The Memory Hub is a new Seattle community center for people with dementia and Alzheimer’s
Jun 29, 2022, 5:45 AM | Updated: 9:37 am
(Photo courtesy of Elderwise)
June is Alzheimer’s & Brain Awareness Month and although there is still so little we know about dementia, progress is being made and there are new resources right here in Seattle.
Let’s start with the first-ever Alzheimer’s drug, approved by the Food and Drug Administration (FDA) last summer.
“While not a cure, this new drug is the first FDA-approved treatment that has been shown to reduce the defining brain changes of Alzheimer’s, those amyloid plaques,” said Dr. Maria Carillo, chief science officer for the Alzheimer’s Association. “That means people could have more time to participate actively in their daily life, more independently, and hold on to memories longer. Having more time at these earliest stages, in a progressive and fatal disease like Alzheimer’s, that actually, at the end stage, robs you of even your personhood, this is so important.”
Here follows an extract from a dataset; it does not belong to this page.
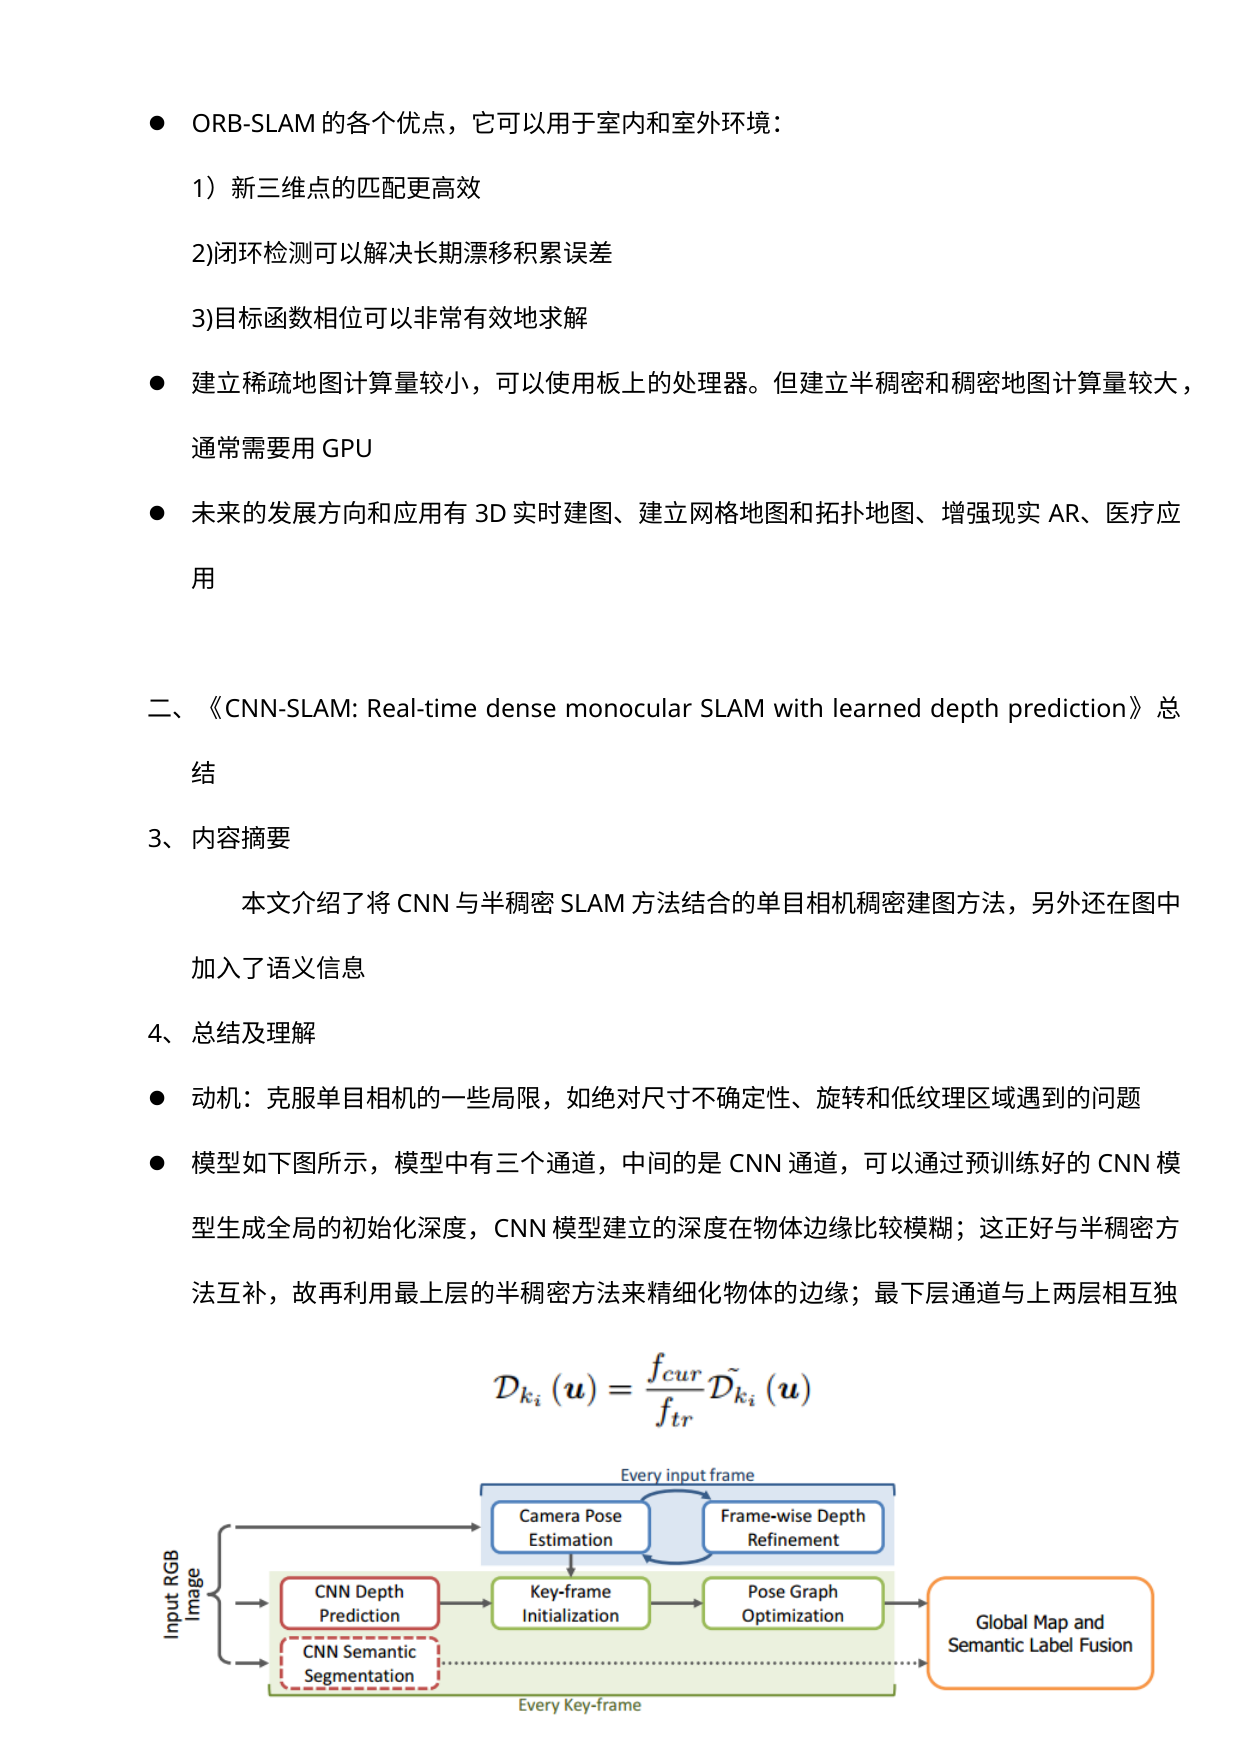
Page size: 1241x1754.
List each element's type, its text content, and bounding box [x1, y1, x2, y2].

Carillo says there are currently three other drugs in the pipeline awaiting FDA approval.
A recent study reports that 40% of what causes Alzheimer’s or dementia is likely dictated by lifestyle, so the Alzheimer’s Association is preparing to launch a two-year, $100 million study to look at four factors.
“The first is monitoring your heart health,” said Carillo. “If you have heart disease, you increase your risk of dementia, including Alzheimer’s, by threefold. Cardiovascular diseases interfere with blood flow, so they’re going to interfere with allowing nutrition to optimally reach the brain, allowing the toxins to be optimally removed. The second, maintain yourself physically active. The third is to ensure that you have the appropriate nutrition, not only for your heart but for your brain. The fourth is that you participate in what we’re calling cognitive engagement. Keeping your brain active, not just your body.”
At the end of March, The Memory Hub opened in Seattle, on the Frye Art Museum campus.
“The types of programs you might see at a senior center but really tailored toward the strengths and the needs for people with memory loss and their families,” said Marigrace Becker, director of The Memory Hub.
The Memory Hub is operated by the University of Washington Memory and Brain Wellness Center, but four other organizations offer on-site programs, making it a one-stop-shop for those with dementia and their families and caretakers.
“Is there anything else like this? I want to say no!” said Becker. “We like to think of ourselves as on the leading edge of opportunities for people with memory loss, and [a place where] their family members can connect and be supported and engaged in a welcoming community space.”
Longtime Seattle non-profit, Elderwise, is leading an adult day program at the center.
“The persons with memory loss are engaged with conversation, gentle exercise, watercolor painting or other arts,” said Becker. “They may also be going out and enjoying our outdoor memory garden space.”
Nonprofit Full life Care is there to provide caregiver support and education, for both professionals and family members.
“They have a six-week caregiver education program, as well as individualized coaching,” said Becker.
More than six million Americans over the age of 65 are living with various forms of dementia.
“Here in Washington, there are over 100,000 people who live with dementia and another 300,000 family caregivers,” said Becker. “Here in King County, the numbers are hovering around 30,000 people with memory loss or dementia, so that’s a lot.”
The programs at The Memory Hub are free and open to the community. They will continue to expand their offerings, adding programs like Alzheimer’s Café, a popular social event that shut down when the pandemic started.